-- What to produce --
In the records below, find the line containing "- Кирилл Степанов" and the line containing "- Варвара Харитонова"; please repeat exactly the lines from one to the other, both included, and nothing more.

-- Supplied records --
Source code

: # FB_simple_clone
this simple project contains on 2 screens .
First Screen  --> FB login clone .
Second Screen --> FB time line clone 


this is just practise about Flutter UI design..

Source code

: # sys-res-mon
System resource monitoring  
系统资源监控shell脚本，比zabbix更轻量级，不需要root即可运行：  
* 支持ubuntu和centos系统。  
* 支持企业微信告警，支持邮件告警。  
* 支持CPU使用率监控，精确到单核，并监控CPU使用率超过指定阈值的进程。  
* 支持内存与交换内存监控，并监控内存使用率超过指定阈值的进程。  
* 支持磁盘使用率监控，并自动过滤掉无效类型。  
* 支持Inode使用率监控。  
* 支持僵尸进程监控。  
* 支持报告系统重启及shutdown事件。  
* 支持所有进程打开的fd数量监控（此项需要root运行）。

==

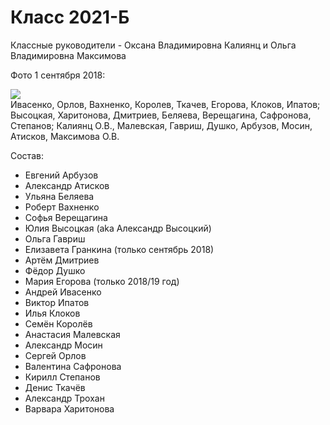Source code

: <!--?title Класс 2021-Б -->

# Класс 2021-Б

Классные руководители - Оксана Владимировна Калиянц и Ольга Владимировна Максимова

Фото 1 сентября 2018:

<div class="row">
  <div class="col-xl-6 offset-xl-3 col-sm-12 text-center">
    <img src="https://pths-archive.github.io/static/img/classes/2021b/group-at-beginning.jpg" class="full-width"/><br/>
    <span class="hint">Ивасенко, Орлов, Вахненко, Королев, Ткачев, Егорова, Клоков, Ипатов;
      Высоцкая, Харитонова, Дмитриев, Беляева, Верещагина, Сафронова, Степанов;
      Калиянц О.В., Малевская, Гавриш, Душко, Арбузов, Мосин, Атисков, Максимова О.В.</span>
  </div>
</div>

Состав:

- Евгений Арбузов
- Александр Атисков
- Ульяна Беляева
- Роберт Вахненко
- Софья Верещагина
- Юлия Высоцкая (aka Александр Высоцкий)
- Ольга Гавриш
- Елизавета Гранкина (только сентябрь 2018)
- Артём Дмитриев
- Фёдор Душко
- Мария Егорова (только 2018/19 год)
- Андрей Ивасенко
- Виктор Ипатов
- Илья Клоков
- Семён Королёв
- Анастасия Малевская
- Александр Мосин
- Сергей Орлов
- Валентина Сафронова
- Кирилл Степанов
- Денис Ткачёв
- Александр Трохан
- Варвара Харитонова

...

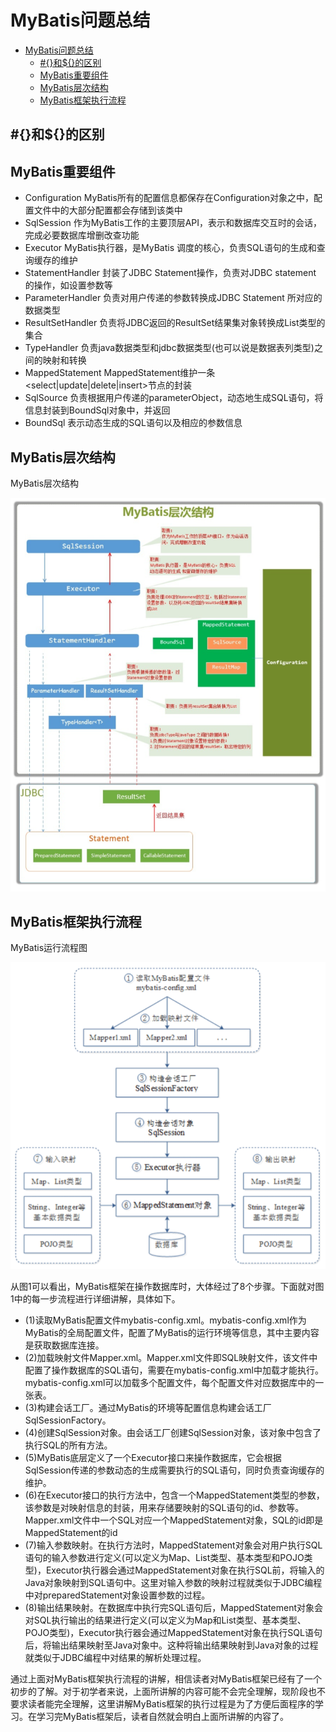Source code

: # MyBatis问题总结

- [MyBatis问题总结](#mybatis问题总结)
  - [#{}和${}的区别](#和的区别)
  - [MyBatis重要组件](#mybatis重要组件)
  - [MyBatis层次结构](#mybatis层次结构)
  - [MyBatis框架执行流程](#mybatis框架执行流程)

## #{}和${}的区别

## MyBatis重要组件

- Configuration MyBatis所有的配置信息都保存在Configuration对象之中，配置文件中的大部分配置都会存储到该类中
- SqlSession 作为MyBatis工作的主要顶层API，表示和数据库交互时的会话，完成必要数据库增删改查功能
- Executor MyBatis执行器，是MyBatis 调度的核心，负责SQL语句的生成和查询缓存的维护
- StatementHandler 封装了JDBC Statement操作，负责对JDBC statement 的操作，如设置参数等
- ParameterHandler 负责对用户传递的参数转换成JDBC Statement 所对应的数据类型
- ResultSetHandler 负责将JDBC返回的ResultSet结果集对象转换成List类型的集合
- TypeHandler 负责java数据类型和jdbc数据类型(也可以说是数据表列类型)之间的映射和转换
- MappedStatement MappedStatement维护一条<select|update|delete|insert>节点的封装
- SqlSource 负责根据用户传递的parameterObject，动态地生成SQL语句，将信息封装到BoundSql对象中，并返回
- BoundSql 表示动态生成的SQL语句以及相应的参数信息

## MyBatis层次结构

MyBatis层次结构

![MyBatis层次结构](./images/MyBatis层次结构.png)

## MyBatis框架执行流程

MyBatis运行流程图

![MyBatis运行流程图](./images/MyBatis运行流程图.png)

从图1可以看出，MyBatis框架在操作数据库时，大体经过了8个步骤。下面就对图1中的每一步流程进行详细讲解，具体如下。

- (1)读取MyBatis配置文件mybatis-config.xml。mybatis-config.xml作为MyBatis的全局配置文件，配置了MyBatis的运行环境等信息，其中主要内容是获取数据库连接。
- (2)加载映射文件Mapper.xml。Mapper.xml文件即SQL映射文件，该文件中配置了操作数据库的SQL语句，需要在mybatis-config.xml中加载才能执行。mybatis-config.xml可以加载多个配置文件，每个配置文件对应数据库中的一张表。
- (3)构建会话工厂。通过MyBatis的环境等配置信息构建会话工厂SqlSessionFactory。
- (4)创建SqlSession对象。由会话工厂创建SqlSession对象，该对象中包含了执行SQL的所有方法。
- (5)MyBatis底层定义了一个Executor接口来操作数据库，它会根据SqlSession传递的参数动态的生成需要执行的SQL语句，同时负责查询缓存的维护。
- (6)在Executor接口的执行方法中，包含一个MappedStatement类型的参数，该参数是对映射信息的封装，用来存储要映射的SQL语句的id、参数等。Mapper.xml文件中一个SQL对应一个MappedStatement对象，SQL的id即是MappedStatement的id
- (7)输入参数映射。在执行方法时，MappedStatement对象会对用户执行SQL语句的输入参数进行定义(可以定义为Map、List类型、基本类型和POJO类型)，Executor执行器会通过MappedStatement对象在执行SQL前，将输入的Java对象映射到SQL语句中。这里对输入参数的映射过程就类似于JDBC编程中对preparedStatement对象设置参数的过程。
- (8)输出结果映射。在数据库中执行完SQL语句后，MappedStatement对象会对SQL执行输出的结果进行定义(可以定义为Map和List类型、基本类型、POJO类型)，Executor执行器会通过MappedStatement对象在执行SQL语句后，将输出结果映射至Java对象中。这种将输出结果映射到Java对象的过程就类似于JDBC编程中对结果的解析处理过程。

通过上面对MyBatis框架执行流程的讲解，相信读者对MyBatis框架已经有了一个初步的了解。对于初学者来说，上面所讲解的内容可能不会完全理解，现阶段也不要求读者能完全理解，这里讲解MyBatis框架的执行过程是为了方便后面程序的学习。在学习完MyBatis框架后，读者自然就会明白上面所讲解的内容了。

-- Completed exercise --
- Кирилл Степанов
- Денис Ткачёв
- Александр Трохан
- Варвара Харитонова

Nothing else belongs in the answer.